A family member of the 81-year-old dozer operator who tragically passed away in the horrific Carr Fire on July 26. spoke about the passing of their beloved father, Don Ray Smith. Courtesy: Angela Caudel

A family member of the 81-year-old dozer operator who tragically passed away in the horrific Carr Fire on July 26 spoke about the passing of their beloved father, Don Ray Smith.

Smith was a father of five girls, a grandfather of 13 grandkids, and 28 great-grandchildren.

Smith's youngest daughter, Angela Caudel, said her father was a family man who loved working.

"He was a good man. He really cared about family. Me and my sisters, he would do anything for us, anything. [He was] always there for you whenever you called, day or night. The great-grandkids just loved him," said Angela.

Angela created a family scrapbook with pictures and memories shared with their father and the family.

"He was a good family man. [He] loved his kids, loved his grandkids, his great grandkids, loved to work and died trying to save their community," said Angela.

Angela described that night when she and her sister received a call about their father.

"She called me and said daddy had passed away in the fire. That was him on the dozer and that the corner wanted me to call him, so I called him and he wanted to know if there were any specifics that I knew, tattoos or anything. I said he has a ring he never takes off," said Angela.

She said her father had the ring since the 1970's. The ring survived in the fire and was renewed and cleaned.

"Having it and knowing it was saved in the fire and they were able to save it, really makes me feel good," said Caudel.

She said knows her father absolutely loved their family and that their father will always be with them.

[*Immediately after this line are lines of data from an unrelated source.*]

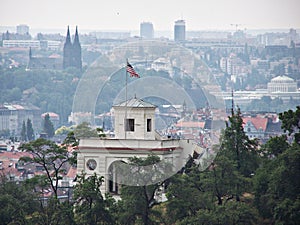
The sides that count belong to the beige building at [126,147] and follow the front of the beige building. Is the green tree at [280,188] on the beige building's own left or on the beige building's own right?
on the beige building's own left

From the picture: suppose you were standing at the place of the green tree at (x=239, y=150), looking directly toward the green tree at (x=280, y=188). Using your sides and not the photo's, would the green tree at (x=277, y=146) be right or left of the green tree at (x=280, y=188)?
left

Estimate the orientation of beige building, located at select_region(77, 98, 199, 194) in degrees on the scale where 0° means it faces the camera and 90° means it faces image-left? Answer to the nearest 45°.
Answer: approximately 0°

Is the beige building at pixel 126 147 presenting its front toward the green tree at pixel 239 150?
no

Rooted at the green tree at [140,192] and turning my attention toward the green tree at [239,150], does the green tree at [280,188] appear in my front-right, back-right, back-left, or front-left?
front-right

"I told my sister that i know we were the last thought going through his mind because he knew how we worried, him working the fire anyway and I just know that that's how much he loved family, right up into the end," said Caudel.

Caudel said she thanks everyone for the overwhelming love and support and says her and her sister are now hoping that subcontractors get the same recognition as everyone else who fights fires.